Carol Platt Liebau: Evasive, or Empty Suit?

Wednesday, February 13, 2008

Evasive, or Empty Suit?

Over at National Review, John Derbyshire wonders about the significance of the absence of an Obama paper trail:

Either O'B made a long-strategic decision very early on in life that he was going to climb the political ladder, and that therefore the less of a trail of opinions he left behind him, the less trouble he'd get into; or he really is a quite exceptionally empty suit. Which is it?

It is certainly the former, and perhaps the latter. First, it's worth noting that, as President of the Harvard Law Review, Barack wouldn't have been entitled to write a Note (i.e., a signed piece on a topic of a third year law student's choosing) in the Review. That being said, it was obviously Barack's mission not to take any position he could avoid taking. I liked him personally, but it was patently obvious that he saw himself as a "Man of Destiny" even back then. As someone who had his eye on something infinitely bigger than the Harvard Law Review, he wasn't about to jeopardize his ambitions by laying a controversial opinion on the line if it could possibly be avoided.

Of course, after a lifetime of that, it's quite possible that he is an empty suit. If you never lay it out there, how is anyone to know one way or another? The only reason I tend to doubt Derbyshire's second theory is because he was beloved by some of the far left professors on Harvard's faculty -- particularly Laurence Tribe. And unlike some of the other left-wingnut professors (including, to his credit, Duncan Kennedy), Tribe isn't the kind of guy who befriends people who haven't signaled in some way their understanding of and agreement with his "living Constitution" approach to the law. He's 67 now, but if he were a little younger, I would be confident in asserting Tribe would be on an Obama Supreme Court short list.

Finally, keep in mind that Barack was a lecturer in constitutional law at the University of Chicago. That's not a tenure track position, but it's pretty remarkable that someone as ambitious as he clearly is wouldn't have published anything -- plenty of ambitious academic empty suits routinely generate piles of worthless articles that are sagely nodded over by other academic empty suits.

Even teaching a class where it's almost impossible not to deduce a professor's own personal biases, Barack still held his cards close to his chest, as his former students testify:

A lot of time with faculty members, you know what point of view they're coming from.

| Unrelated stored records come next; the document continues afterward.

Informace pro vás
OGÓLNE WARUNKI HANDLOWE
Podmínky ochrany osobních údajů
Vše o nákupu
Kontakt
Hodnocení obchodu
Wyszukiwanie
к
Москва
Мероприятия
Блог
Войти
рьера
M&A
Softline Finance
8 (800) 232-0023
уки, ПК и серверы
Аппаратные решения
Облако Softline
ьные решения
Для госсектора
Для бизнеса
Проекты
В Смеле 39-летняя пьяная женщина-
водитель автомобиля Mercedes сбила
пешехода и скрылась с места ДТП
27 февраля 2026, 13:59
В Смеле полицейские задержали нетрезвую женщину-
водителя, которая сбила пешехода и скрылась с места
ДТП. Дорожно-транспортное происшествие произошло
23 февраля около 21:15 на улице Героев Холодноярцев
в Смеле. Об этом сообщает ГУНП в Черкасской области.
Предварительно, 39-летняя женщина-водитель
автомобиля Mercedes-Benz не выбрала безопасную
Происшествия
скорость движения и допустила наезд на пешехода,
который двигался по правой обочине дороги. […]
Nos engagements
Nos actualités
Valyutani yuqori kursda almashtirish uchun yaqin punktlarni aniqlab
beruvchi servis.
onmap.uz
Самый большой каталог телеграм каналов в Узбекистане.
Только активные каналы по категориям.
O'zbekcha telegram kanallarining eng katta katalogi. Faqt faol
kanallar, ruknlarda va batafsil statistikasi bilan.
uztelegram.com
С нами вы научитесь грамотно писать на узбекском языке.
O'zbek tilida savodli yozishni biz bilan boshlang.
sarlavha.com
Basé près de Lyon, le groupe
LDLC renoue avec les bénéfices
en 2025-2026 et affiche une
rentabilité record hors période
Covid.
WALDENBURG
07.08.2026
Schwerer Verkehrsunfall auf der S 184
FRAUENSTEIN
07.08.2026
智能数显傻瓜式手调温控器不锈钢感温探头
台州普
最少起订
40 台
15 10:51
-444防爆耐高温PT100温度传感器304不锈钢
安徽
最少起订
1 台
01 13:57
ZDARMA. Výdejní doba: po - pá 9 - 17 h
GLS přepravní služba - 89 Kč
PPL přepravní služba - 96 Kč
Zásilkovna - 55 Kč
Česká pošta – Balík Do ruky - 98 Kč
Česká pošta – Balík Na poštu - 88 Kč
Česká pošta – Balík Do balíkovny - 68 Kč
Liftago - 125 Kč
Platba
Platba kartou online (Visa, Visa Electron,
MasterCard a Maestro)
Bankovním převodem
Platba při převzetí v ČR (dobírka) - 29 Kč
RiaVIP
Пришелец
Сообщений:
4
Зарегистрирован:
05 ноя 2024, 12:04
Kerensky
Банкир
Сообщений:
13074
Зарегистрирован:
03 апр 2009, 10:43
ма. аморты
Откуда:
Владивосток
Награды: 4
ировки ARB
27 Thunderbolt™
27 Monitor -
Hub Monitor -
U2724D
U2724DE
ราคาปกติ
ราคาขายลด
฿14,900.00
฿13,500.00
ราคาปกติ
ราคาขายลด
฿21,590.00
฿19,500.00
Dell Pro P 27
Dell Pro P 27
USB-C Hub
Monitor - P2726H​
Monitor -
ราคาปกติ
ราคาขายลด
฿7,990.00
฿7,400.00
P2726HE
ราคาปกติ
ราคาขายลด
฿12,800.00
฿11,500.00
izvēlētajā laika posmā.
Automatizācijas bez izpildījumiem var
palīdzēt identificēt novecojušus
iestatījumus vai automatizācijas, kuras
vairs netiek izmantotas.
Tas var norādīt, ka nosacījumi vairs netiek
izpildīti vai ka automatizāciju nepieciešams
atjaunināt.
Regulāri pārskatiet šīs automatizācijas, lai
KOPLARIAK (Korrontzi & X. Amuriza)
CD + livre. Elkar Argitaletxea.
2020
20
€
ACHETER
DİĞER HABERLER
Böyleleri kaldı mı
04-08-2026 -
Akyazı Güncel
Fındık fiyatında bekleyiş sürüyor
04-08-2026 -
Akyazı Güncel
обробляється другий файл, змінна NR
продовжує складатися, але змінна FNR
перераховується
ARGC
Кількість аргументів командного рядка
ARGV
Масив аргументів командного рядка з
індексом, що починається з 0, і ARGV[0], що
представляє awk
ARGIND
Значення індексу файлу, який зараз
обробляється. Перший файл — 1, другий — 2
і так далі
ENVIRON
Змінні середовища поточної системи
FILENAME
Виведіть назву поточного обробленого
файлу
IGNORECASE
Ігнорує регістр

He would rarely say, 'This is what I think.' He kind of had a mysterious air to him because you didn't know what his position was on all these issues.

Certainly, that's a refreshing change from a lot of the left-wing proselytizing that routinely takes place in schools across America. But it's remarkable no one could even guess what he thought; I was taught con law by Professor Kathleen Sullivan, a Tribe protegee who went on to become dean of the Stanford Law School. She was a straight shooter, and an excellent teacher who never mixed politics and law in the classroom. It was still clear, however, what her own views were.

He's not an empty suit, in my judgment. He's just evasive.